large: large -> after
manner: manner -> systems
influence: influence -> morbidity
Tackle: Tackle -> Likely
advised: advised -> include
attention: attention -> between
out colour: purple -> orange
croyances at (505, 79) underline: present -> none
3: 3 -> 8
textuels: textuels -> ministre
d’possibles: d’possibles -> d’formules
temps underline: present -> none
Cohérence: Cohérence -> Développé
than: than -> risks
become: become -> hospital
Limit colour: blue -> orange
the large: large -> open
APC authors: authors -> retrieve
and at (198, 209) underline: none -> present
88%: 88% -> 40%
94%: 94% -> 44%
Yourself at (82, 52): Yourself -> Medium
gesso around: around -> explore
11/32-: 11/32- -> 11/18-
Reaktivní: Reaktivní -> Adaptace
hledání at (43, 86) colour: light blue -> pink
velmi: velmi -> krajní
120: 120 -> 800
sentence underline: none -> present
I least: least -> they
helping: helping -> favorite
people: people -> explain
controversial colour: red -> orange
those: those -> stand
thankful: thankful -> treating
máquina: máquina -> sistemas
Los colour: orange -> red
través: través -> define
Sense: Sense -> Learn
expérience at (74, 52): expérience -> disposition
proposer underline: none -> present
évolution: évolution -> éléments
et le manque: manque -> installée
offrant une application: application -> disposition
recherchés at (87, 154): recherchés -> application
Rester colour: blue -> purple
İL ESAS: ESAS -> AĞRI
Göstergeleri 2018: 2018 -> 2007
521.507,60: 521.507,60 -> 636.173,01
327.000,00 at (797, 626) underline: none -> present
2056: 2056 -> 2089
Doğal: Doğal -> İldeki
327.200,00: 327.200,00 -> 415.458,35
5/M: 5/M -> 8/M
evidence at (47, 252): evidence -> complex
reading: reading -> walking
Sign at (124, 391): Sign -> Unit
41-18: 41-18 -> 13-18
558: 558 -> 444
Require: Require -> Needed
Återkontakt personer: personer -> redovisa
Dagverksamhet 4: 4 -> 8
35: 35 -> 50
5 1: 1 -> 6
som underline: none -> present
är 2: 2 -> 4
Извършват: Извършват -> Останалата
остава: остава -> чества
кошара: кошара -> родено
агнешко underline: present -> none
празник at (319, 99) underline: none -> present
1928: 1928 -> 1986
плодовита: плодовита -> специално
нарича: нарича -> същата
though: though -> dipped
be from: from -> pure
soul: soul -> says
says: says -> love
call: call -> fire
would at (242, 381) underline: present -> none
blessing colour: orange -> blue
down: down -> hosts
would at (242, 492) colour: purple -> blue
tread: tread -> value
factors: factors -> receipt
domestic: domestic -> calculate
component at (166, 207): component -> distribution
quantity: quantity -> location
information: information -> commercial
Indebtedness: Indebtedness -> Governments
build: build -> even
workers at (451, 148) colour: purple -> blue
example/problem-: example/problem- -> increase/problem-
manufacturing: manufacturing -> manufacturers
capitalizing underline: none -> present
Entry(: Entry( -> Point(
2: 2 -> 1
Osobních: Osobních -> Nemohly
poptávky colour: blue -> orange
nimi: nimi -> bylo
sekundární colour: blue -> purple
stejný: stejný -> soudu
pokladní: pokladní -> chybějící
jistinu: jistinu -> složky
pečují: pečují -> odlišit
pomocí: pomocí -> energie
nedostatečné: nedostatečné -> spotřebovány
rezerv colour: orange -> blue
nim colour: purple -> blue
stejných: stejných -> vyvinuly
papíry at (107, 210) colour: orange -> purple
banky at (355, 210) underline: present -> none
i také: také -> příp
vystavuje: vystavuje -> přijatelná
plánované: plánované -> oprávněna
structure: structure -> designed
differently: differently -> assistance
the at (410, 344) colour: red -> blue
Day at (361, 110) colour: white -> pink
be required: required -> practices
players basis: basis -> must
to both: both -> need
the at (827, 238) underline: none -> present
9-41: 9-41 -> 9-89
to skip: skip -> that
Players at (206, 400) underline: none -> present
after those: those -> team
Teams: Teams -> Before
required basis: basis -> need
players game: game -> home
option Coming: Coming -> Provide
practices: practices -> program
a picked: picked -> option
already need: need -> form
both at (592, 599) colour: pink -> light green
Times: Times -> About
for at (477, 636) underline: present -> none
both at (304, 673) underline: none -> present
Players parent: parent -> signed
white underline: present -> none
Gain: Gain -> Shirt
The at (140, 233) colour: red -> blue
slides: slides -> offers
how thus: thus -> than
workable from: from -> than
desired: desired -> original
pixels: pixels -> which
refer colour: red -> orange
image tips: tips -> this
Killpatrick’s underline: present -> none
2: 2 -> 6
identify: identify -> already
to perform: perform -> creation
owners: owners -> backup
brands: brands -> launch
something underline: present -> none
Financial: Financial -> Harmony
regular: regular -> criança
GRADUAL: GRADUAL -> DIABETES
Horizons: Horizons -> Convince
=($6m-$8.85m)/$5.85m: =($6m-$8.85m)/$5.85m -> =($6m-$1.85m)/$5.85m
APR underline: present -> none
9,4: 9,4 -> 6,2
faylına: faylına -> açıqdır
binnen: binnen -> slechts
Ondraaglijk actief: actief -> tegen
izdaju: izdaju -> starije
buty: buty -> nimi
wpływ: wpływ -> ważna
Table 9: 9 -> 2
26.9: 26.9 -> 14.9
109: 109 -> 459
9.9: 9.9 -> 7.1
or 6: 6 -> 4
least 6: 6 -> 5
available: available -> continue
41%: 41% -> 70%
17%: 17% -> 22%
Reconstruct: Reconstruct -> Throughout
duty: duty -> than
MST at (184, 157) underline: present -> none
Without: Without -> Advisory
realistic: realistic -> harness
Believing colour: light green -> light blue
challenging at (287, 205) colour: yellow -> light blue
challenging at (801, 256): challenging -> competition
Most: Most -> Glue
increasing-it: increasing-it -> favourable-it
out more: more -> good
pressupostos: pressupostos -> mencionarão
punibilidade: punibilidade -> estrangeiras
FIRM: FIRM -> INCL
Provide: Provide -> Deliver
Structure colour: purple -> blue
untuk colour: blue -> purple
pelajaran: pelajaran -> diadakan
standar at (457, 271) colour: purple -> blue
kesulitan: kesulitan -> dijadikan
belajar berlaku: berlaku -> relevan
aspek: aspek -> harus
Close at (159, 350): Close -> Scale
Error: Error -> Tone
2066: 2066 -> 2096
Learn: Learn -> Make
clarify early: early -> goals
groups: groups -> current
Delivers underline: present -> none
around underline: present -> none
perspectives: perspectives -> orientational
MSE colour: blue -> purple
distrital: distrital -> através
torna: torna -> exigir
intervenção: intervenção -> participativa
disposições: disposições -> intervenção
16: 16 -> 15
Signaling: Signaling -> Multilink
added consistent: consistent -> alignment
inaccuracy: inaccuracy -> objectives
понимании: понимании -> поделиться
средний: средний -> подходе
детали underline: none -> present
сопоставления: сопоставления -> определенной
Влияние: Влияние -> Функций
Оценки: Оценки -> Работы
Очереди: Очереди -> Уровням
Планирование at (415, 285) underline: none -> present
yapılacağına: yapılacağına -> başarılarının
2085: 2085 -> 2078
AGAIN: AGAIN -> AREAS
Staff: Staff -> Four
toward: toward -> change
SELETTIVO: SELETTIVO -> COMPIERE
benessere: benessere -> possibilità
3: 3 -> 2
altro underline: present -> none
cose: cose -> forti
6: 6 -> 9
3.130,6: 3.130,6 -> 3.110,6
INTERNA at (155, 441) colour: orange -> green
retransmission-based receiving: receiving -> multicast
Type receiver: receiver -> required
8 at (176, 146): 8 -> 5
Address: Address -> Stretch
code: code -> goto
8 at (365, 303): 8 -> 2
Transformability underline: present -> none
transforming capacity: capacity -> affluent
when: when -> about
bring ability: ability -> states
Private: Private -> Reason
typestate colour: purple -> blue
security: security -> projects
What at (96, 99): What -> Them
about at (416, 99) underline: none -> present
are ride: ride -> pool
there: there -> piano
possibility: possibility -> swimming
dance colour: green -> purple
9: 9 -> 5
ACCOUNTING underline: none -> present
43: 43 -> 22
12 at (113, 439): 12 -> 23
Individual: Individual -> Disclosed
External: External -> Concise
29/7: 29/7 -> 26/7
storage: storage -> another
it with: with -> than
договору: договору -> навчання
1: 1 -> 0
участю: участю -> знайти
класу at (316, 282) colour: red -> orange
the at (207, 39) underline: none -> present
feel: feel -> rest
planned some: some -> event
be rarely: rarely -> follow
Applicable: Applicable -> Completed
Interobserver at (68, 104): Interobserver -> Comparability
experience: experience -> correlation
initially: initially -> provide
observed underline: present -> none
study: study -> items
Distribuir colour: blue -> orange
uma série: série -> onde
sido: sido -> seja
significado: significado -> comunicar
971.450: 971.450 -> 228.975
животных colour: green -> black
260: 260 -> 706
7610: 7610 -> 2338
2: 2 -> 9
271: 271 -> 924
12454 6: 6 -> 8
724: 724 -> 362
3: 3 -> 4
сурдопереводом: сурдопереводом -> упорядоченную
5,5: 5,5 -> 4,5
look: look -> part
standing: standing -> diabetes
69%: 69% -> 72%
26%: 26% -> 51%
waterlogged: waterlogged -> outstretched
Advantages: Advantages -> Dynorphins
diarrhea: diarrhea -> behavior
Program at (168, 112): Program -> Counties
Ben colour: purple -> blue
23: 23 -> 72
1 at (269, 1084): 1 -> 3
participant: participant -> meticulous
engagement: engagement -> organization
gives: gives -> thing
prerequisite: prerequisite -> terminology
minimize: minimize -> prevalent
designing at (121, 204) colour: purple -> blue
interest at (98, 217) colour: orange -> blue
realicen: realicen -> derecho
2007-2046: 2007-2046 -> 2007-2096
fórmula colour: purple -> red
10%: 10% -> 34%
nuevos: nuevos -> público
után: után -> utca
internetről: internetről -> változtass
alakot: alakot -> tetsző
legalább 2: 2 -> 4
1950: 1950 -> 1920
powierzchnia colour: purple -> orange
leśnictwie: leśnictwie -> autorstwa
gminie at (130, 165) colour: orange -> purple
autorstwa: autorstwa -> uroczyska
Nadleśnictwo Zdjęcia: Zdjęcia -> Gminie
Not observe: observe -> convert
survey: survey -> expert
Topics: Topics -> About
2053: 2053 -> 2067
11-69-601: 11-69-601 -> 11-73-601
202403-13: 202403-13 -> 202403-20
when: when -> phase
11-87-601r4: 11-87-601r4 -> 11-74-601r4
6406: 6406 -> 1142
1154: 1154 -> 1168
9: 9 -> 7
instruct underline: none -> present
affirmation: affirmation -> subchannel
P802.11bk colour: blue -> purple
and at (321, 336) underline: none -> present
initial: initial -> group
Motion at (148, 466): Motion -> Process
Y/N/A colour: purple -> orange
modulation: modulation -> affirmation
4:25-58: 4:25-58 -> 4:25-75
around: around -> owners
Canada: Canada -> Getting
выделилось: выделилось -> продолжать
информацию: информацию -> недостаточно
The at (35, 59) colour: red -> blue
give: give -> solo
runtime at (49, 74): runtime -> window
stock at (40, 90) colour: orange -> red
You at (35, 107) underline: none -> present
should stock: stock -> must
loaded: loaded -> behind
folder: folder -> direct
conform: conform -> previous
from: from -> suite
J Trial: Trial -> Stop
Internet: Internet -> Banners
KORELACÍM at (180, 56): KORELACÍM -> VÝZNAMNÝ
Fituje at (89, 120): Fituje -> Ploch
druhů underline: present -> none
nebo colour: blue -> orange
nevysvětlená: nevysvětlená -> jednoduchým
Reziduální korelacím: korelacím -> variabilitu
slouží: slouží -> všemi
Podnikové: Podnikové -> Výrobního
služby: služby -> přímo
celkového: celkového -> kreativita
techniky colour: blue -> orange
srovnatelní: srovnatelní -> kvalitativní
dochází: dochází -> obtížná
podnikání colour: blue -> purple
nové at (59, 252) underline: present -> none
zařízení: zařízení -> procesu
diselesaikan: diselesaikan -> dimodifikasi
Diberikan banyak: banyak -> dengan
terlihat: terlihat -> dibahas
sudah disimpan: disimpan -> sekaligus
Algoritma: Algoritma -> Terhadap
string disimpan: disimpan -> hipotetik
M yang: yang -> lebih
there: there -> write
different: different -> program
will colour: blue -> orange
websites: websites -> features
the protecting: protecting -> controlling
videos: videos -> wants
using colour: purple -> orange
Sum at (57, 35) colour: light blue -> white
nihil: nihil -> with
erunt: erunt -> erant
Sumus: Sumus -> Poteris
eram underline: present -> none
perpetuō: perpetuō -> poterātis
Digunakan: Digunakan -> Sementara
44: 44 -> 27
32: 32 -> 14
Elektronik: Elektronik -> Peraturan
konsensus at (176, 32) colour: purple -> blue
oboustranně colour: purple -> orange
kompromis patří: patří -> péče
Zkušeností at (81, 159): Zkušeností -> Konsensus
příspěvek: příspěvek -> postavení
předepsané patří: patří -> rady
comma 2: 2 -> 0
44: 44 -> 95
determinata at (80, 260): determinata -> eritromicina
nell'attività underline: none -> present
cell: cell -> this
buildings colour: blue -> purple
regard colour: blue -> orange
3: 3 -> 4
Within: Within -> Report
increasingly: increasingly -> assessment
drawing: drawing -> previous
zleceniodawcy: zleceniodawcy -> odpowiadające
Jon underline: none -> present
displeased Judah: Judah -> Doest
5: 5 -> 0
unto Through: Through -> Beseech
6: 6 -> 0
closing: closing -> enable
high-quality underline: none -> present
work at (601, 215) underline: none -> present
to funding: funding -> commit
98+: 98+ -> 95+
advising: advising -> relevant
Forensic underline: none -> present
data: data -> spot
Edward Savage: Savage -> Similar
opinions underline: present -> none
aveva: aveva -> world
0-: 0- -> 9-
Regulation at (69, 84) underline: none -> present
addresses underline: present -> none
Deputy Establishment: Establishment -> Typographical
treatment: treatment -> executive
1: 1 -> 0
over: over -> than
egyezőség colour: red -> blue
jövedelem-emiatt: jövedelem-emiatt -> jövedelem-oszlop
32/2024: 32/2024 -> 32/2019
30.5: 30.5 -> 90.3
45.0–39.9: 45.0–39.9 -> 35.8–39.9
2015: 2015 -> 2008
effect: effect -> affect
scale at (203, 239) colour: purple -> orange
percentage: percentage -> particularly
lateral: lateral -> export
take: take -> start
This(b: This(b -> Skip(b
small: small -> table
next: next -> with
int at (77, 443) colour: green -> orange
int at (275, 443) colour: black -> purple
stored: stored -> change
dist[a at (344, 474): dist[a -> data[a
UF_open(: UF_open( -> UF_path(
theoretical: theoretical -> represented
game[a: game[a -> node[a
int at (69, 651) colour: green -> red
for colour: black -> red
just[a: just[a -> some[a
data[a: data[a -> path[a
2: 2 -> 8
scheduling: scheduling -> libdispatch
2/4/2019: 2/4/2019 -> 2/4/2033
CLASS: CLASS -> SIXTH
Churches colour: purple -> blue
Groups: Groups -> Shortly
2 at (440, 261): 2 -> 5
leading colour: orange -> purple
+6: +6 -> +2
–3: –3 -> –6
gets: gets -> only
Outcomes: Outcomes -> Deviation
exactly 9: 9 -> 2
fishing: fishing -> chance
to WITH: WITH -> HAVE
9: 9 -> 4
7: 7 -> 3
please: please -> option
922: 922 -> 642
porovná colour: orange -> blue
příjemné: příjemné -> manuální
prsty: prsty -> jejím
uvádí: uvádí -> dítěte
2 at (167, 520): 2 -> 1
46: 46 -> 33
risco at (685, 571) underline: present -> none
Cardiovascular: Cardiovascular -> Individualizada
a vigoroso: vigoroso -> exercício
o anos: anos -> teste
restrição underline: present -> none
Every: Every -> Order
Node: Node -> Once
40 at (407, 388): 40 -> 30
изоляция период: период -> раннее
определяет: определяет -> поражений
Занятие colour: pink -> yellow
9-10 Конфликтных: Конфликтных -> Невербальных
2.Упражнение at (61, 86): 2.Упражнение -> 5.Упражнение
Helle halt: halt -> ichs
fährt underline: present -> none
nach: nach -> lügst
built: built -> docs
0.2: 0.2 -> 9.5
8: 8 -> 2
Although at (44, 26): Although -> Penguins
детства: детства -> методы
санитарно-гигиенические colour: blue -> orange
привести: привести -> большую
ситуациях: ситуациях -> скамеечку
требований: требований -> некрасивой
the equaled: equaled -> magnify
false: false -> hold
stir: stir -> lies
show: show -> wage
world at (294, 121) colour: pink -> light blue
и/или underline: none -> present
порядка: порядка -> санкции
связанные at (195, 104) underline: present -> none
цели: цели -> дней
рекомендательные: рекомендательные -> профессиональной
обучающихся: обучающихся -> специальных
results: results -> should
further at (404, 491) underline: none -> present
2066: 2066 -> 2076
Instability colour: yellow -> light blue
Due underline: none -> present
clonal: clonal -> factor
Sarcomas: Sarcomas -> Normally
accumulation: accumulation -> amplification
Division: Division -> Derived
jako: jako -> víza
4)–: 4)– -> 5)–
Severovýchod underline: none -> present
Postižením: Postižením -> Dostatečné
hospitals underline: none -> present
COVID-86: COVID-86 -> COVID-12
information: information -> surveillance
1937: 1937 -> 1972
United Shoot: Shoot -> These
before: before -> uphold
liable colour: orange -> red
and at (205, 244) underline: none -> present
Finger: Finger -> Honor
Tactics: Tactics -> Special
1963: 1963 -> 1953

• [Job]
Give again, character for character, the rows above from the first one through the line that contains "Sense: Sense -> Learn", including both of those lines.

• [Expected output]
large: large -> after
manner: manner -> systems
influence: influence -> morbidity
Tackle: Tackle -> Likely
advised: advised -> include
attention: attention -> between
out colour: purple -> orange
croyances at (505, 79) underline: present -> none
3: 3 -> 8
textuels: textuels -> ministre
d’possibles: d’possibles -> d’formules
temps underline: present -> none
Cohérence: Cohérence -> Développé
than: than -> risks
become: become -> hospital
Limit colour: blue -> orange
the large: large -> open
APC authors: authors -> retrieve
and at (198, 209) underline: none -> present
88%: 88% -> 40%
94%: 94% -> 44%
Yourself at (82, 52): Yourself -> Medium
gesso around: around -> explore
11/32-: 11/32- -> 11/18-
Reaktivní: Reaktivní -> Adaptace
hledání at (43, 86) colour: light blue -> pink
velmi: velmi -> krajní
120: 120 -> 800
sentence underline: none -> present
I least: least -> they
helping: helping -> favorite
people: people -> explain
controversial colour: red -> orange
those: those -> stand
thankful: thankful -> treating
máquina: máquina -> sistemas
Los colour: orange -> red
través: través -> define
Sense: Sense -> Learn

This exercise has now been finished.